----- Source extract -----

Azure HPC Recipe Document for Turbostream

1 Introduction

This document briefly explains the steps to install and run the Turbostream application on a Virtual Machine deployed in Azure Cloud Platform and presents the performance results.

This recipe document covers the following topics: -

  • Deploy & connect a required virtual machine on the Azure platform.
  • Install required NVIDIA drivers in a virtual machine.
  • Install Application on a virtual machine.
  • Install license manager for the current application
  • Performance results of current application on an Azure virtual machine
  • Azure consumption
  • Summary

2 Deploy Virtual Machine on Azure Cloud Platform

2.1 Azure Cloud Architecture for Application

The below Architecture explains the virtual machine running on an Azure Platform

2.2 Azure Virtual Machine (VM)

A VM is a virtualized instance of a computer that can perform almost all the same functions as a computer, including running applications and operating systems.

An Azure VM gives the flexibility of virtualization without having to buy and maintain the physical hardware that runs it. However, the user still needs to maintain the VM by performing tasks, such as configuring, patching, and installing the software that runs on it.

Things to be considered before deploying a VM,

  • The names of the application resources
  • The location where the resources are stored
  • The size of the VM
  • The operating system that the VM runs
  • The configuration of the VM
  • The related resources that the VM needs

There are different sizes and options available for the Azure virtual machines and users can use them to run apps and workloads. Depending on the workload user must choose the appropriate VM size. For the complete list, check this https://docs.microsoft.com/en-us/azure/virtual-machines/sizes/.

----- Data under study -----

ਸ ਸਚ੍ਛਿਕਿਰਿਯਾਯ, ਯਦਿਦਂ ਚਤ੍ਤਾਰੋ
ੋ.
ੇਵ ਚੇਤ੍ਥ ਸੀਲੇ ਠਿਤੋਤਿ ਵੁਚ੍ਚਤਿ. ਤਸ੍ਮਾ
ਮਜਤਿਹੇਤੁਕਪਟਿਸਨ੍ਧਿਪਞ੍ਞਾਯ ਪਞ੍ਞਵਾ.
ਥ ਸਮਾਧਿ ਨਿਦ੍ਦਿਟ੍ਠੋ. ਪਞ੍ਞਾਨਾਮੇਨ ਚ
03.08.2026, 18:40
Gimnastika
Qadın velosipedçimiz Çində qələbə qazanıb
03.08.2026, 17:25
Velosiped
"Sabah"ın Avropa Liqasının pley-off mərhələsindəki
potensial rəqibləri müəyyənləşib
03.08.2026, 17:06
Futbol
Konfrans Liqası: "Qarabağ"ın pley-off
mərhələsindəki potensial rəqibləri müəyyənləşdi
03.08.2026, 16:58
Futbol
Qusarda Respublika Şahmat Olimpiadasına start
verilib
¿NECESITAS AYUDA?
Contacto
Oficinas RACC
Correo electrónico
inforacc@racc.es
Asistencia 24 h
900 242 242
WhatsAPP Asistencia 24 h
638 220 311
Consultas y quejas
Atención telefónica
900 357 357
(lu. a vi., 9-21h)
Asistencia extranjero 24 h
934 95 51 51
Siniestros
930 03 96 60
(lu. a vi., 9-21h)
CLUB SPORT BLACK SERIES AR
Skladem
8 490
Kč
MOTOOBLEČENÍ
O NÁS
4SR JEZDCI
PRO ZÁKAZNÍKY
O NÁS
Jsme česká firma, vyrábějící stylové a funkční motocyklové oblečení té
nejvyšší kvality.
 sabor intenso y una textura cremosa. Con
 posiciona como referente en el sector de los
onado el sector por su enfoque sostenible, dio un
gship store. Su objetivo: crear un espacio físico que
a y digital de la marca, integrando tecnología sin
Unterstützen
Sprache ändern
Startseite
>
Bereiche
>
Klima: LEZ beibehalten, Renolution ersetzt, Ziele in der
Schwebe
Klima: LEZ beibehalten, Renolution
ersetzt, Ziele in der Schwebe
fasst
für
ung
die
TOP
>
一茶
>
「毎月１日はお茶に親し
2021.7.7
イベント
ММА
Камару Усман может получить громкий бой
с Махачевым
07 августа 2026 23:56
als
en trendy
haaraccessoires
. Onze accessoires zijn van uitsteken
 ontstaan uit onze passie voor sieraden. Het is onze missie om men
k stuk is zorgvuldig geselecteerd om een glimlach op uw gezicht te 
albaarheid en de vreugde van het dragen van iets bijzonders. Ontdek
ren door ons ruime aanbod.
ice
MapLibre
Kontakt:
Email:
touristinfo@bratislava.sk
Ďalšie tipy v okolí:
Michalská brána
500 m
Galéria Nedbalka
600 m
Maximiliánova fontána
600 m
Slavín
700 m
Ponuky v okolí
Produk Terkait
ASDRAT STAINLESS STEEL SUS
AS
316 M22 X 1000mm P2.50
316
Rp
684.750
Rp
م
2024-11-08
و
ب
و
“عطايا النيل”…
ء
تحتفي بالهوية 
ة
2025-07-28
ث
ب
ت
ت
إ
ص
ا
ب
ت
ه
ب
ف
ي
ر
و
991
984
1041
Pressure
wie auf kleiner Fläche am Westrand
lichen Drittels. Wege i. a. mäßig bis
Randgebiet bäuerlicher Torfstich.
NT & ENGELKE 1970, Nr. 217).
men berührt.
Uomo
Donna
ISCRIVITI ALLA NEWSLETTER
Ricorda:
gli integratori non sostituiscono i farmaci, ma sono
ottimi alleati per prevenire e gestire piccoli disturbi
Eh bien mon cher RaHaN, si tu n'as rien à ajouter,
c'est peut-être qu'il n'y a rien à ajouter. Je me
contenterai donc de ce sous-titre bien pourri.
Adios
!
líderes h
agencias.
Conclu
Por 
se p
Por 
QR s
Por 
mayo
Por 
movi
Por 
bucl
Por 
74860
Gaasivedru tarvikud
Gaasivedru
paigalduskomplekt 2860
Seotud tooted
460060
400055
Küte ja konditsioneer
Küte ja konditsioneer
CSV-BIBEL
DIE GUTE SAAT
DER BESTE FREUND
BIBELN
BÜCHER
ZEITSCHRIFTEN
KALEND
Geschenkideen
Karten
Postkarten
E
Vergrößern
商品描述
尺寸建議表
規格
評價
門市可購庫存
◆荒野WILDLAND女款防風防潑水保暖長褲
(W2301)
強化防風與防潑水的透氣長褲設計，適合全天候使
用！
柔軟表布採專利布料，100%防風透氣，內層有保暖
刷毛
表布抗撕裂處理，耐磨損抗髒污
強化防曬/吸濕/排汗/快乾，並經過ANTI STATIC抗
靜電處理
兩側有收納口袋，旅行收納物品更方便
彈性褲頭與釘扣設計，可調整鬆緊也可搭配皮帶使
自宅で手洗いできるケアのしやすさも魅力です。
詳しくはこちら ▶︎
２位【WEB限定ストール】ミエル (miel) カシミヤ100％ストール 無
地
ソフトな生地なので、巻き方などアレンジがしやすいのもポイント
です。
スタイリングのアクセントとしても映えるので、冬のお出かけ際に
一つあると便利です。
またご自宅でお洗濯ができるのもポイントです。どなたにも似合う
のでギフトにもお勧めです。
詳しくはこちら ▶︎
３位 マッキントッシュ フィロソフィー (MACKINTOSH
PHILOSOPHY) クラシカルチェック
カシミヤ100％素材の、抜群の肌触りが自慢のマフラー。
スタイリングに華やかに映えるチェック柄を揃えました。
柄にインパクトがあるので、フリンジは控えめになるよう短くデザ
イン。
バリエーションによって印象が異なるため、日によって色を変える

-----

Tasks:
1/ Please rewrite the listing as a numbered list, from its first line through the line holding "Oficinas RACC", inclusive, leaving out any blank lines.
2/ Extend the Turbostream recipe document, picking up right after its last sentence.
The listing has no connection to the Turbostream recipe document.

Task-by-task answers:
1/
1. ਸ ਸਚ੍ਛਿਕਿਰਿਯਾਯ, ਯਦਿਦਂ ਚਤ੍ਤਾਰੋ
2. ੋ.
3. ੇਵ ਚੇਤ੍ਥ ਸੀਲੇ ਠਿਤੋਤਿ ਵੁਚ੍ਚਤਿ. ਤਸ੍ਮਾ
4. ਮਜਤਿਹੇਤੁਕਪਟਿਸਨ੍ਧਿਪਞ੍ਞਾਯ ਪਞ੍ਞਵਾ.
5. ਥ ਸਮਾਧਿ ਨਿਦ੍ਦਿਟ੍ਠੋ. ਪਞ੍ਞਾਨਾਮੇਨ ਚ
6. 03.08.2026, 18:40
7. Gimnastika
8. Qadın velosipedçimiz Çində qələbə qazanıb
9. 03.08.2026, 17:25
10. Velosiped
11. "Sabah"ın Avropa Liqasının pley-off mərhələsindəki
12. potensial rəqibləri müəyyənləşib
13. 03.08.2026, 17:06
14. Futbol
15. Konfrans Liqası: "Qarabağ"ın pley-off
16. mərhələsindəki potensial rəqibləri müəyyənləşdi
17. 03.08.2026, 16:58
18. Futbol
19. Qusarda Respublika Şahmat Olimpiadasına start
20. verilib
21. ¿NECESITAS AYUDA?
22. Contacto
23. Oficinas RACC

2/
To test the performance of Turbostream on Azure Platform, NDv4 A100, the virtual machine is deployed.

VM Name

vCPU

Memory (GiB)

SSD (GiB)

GPU

GPU Memory (GiB)

Max Data Disk

Standard_ND96asr_v4

96

900

2000

8 A100

40

32

  1. Standard_ND96asr_v4: This VMs is powered by NVIDIA Ampere A100 Tensor Core GPUs and 96 physical 2nd-generation AMD Epyc™ CPU cores (2.44GHz). The “ND96asr_v4” VM has 8 GPUs with 40 GB of memory each and is supported by 96 AMD processor cores with a total memory of 900GB. Each GPU features NVLINK 3.0 connectivity for communication within the VM.

2.3 Create a Virtual Machine on Azure Platform

Sign into Azure

Sign into the Azure portal by using https://portal.azure.com/

Free Trial subscriptionsare not eligible for limit or quota increases.

After the successful sign-in or sign-up, one has to upgrade the Azure subscription to Pay-As-You-Go to deploy a Virtual machine. For deployment, the user must have a regional vCPU quota, which can be obtained by raising a request.

The step-by-step procedure to increase the vCPU quota is given below,

https://docs.microsoft.com/en-us/azure/azure-portal/supportability/per-vm-quota-requests

The step-by-step procedure to deploy a Virtual machine is given below,

  1. Type virtual machines in the marketplace search.
  2. Under Services, select Virtual machines.
  3. In the Virtual machines page, select Create Then Virtual machine.
  4. In the Basics tab, under Project details, make sure the correct subscription is selected and then choose to create a new resource group. Type Azure-PerformanceTest(user choice) for the name.
  5. Under Instance details, type Azure-VM (user choice) for the Virtual machine name and choose West Europe for Region. Choose CentOS, Version 8.1 HPC-Gen2 for the Image and Standard_ND96asr_v4 for the Size (user choice). Leave the other defaults.

Note:

  • Region must be decided based on where the Virtual machine is going to be deployed. To avoid network latency, the region should be near the location where the VM is to be deployed.
  • Image selection is of user choice based on the application user can choose the image (Windows 10, Linux based OS and Windows Server)
  1. Under Administrator account, provide a username, such as Azure user, and a password. The password must be at least 12 characters long and meet the defined complexity requirements.
  2. Under Inbound port rules, choose to Allow selected ports and then select SSH (22) from the drop-down.
  3. In the Advanced tab, under the Extensions click Select an extension to install, select NVIDIA GPU Driver Extension (user choice)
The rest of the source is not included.